With images excluded, write out each entry below exactly as given.

--

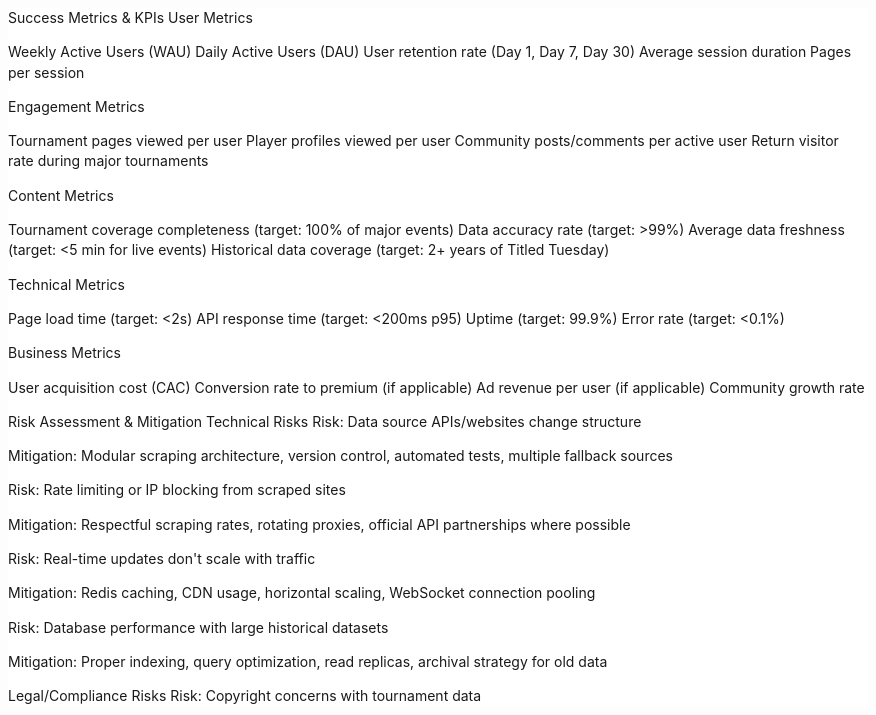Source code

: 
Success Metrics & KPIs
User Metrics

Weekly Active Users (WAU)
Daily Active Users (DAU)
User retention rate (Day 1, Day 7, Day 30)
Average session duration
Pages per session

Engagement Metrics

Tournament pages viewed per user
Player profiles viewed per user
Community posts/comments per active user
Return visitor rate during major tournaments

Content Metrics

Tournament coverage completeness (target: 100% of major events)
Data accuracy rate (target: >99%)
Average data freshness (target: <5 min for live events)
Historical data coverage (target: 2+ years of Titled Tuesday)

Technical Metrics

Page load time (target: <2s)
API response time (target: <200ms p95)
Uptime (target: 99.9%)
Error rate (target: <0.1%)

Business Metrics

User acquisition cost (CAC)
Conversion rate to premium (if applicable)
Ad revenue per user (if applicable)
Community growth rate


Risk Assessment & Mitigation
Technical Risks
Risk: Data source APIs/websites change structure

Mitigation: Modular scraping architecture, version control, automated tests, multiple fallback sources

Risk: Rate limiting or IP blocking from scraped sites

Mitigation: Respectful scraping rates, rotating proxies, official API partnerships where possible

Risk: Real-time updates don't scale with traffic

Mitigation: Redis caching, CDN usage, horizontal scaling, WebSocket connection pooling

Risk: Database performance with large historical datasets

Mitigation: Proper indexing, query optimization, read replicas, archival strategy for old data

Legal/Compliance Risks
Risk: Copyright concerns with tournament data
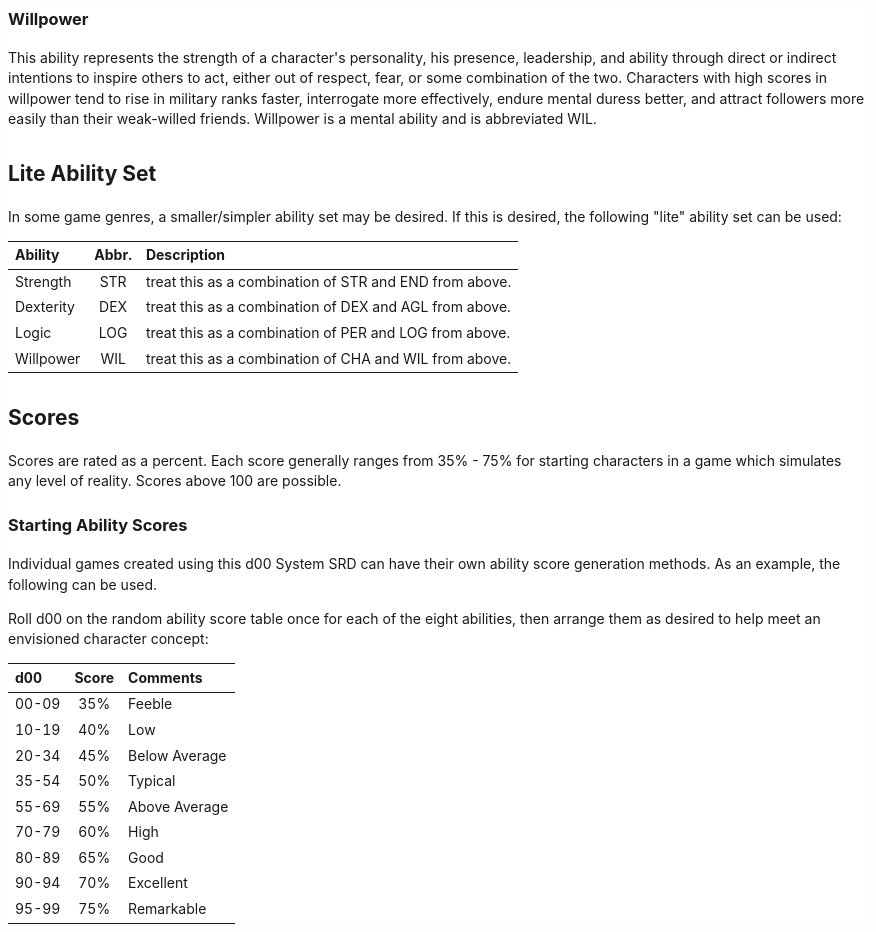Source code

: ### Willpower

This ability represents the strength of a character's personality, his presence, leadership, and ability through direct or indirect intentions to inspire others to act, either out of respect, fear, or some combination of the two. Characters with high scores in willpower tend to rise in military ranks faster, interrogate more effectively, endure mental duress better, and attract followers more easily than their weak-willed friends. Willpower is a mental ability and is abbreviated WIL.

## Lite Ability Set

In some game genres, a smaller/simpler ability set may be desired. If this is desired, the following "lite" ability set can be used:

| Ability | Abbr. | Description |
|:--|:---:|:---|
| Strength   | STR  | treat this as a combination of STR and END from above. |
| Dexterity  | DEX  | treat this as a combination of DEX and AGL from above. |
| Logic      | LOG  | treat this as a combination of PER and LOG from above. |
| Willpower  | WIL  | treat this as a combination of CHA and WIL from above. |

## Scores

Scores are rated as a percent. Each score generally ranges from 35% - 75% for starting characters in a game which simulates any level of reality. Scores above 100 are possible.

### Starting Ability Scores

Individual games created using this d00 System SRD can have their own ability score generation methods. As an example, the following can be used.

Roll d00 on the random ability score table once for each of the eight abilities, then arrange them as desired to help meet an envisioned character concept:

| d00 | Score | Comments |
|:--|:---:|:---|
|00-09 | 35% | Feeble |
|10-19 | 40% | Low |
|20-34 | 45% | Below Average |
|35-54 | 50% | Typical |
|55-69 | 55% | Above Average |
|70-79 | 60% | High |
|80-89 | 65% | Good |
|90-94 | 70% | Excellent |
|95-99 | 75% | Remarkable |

--

* Response:
Source code

: 
Success Metrics & KPIs
User Metrics

Weekly Active Users (WAU)
Daily Active Users (DAU)
User retention rate (Day 1, Day 7, Day 30)
Average session duration
Pages per session

Engagement Metrics

Tournament pages viewed per user
Player profiles viewed per user
Community posts/comments per active user
Return visitor rate during major tournaments

Content Metrics

Tournament coverage completeness (target: 100% of major events)
Data accuracy rate (target: >99%)
Average data freshness (target: <5 min for live events)
Historical data coverage (target: 2+ years of Titled Tuesday)

Technical Metrics

Page load time (target: <2s)
API response time (target: <200ms p95)
Uptime (target: 99.9%)
Error rate (target: <0.1%)

Business Metrics

User acquisition cost (CAC)
Conversion rate to premium (if applicable)
Ad revenue per user (if applicable)
Community growth rate


Risk Assessment & Mitigation
Technical Risks
Risk: Data source APIs/websites change structure

Mitigation: Modular scraping architecture, version control, automated tests, multiple fallback sources

Risk: Rate limiting or IP blocking from scraped sites

Mitigation: Respectful scraping rates, rotating proxies, official API partnerships where possible

Risk: Real-time updates don't scale with traffic

Mitigation: Redis caching, CDN usage, horizontal scaling, WebSocket connection pooling

Risk: Database performance with large historical datasets

Mitigation: Proper indexing, query optimization, read replicas, archival strategy for old data

Legal/Compliance Risks
Risk: Copyright concerns with tournament data
Source code

: ### Willpower

This ability represents the strength of a character's personality, his presence, leadership, and ability through direct or indirect intentions to inspire others to act, either out of respect, fear, or some combination of the two. Characters with high scores in willpower tend to rise in military ranks faster, interrogate more effectively, endure mental duress better, and attract followers more easily than their weak-willed friends. Willpower is a mental ability and is abbreviated WIL.

## Lite Ability Set

In some game genres, a smaller/simpler ability set may be desired. If this is desired, the following "lite" ability set can be used:

| Ability | Abbr. | Description |
|:--|:---:|:---|
| Strength   | STR  | treat this as a combination of STR and END from above. |
| Dexterity  | DEX  | treat this as a combination of DEX and AGL from above. |
| Logic      | LOG  | treat this as a combination of PER and LOG from above. |
| Willpower  | WIL  | treat this as a combination of CHA and WIL from above. |

## Scores

Scores are rated as a percent. Each score generally ranges from 35% - 75% for starting characters in a game which simulates any level of reality. Scores above 100 are possible.

### Starting Ability Scores

Individual games created using this d00 System SRD can have their own ability score generation methods. As an example, the following can be used.

Roll d00 on the random ability score table once for each of the eight abilities, then arrange them as desired to help meet an envisioned character concept:

| d00 | Score | Comments |
|:--|:---:|:---|
|00-09 | 35% | Feeble |
|10-19 | 40% | Low |
|20-34 | 45% | Below Average |
|35-54 | 50% | Typical |
|55-69 | 55% | Above Average |
|70-79 | 60% | High |
|80-89 | 65% | Good |
|90-94 | 70% | Excellent |
|95-99 | 75% | Remarkable |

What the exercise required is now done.